• Work request
Among the entries below, find the lines with "grey" and copy them.

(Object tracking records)

^^^^^^^^

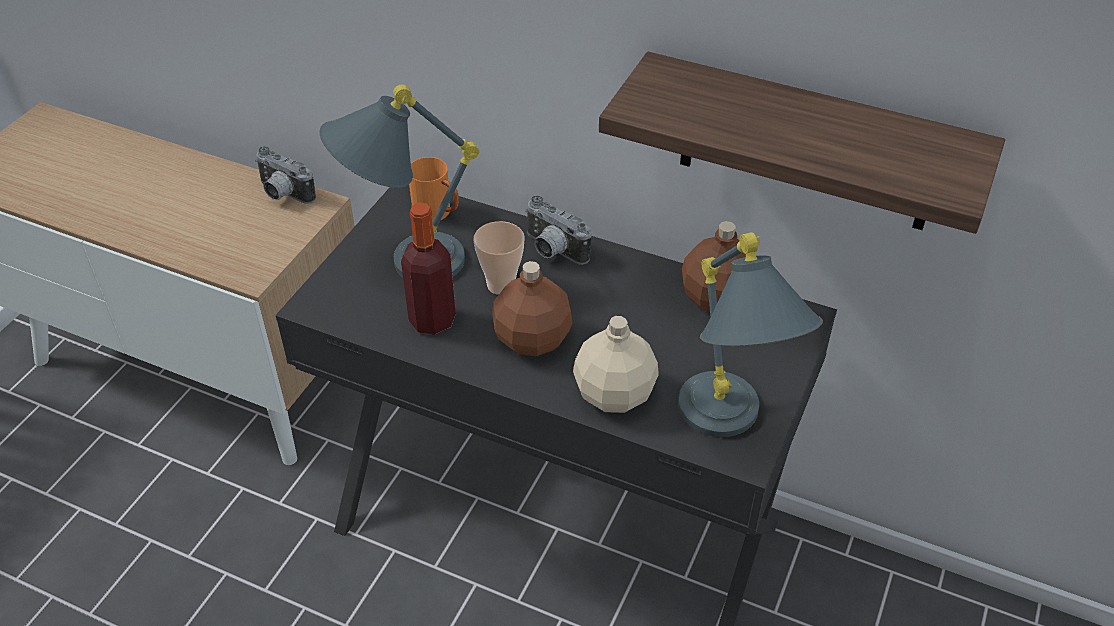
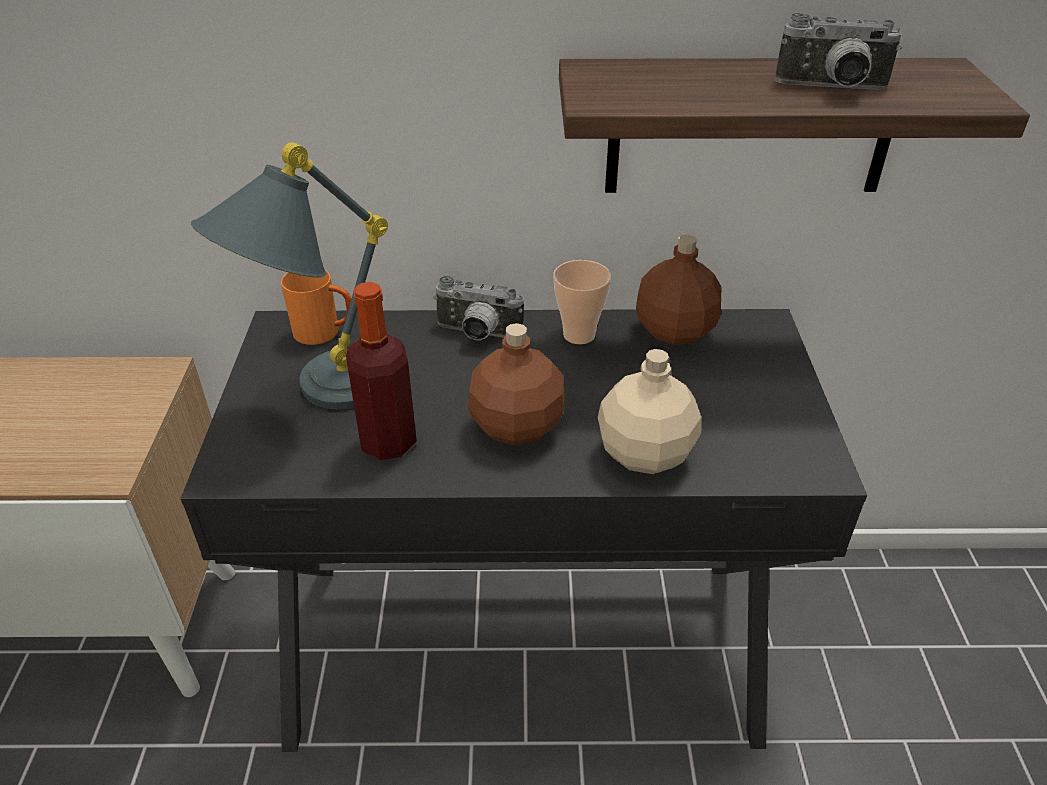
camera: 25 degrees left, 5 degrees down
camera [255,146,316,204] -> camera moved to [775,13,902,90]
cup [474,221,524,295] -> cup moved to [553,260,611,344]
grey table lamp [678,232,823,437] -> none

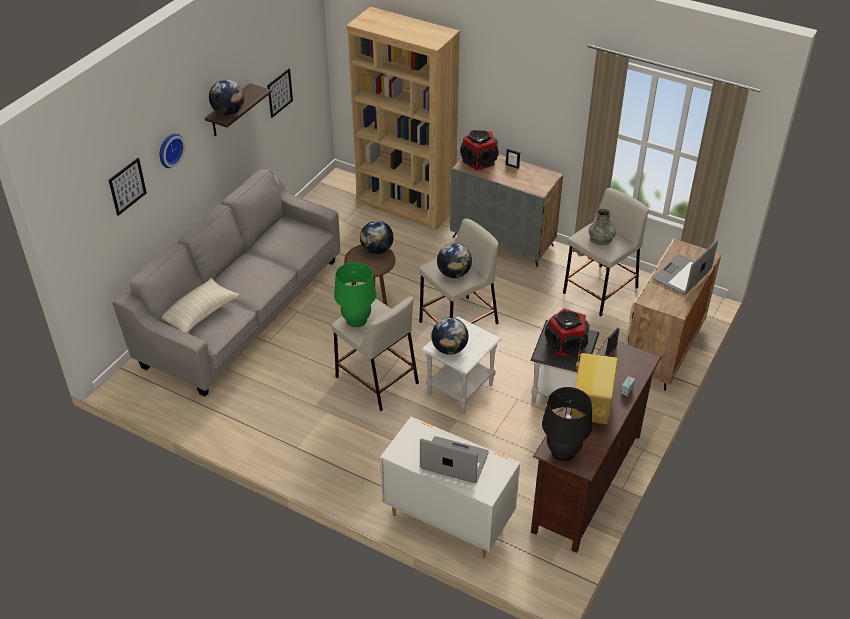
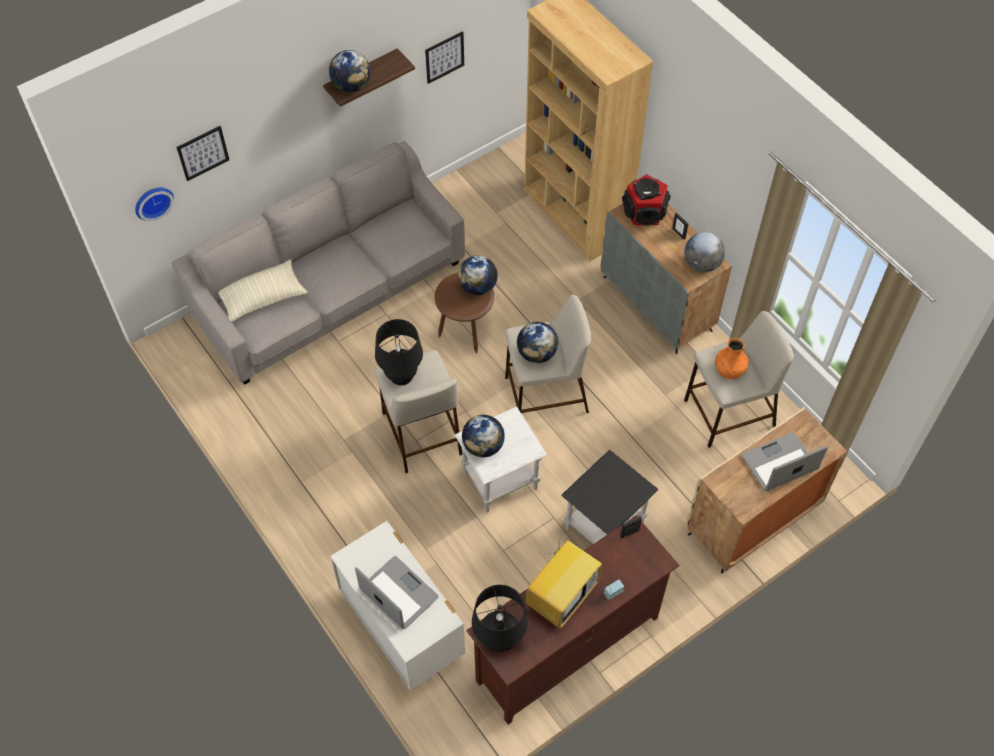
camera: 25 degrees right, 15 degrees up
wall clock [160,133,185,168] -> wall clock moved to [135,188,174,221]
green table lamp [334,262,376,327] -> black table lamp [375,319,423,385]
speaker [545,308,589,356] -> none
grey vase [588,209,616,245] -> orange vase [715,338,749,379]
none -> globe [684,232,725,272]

^^^^^^^^

• Task output
grey table lamp [678,232,823,437] -> none
grey vase [588,209,616,245] -> orange vase [715,338,749,379]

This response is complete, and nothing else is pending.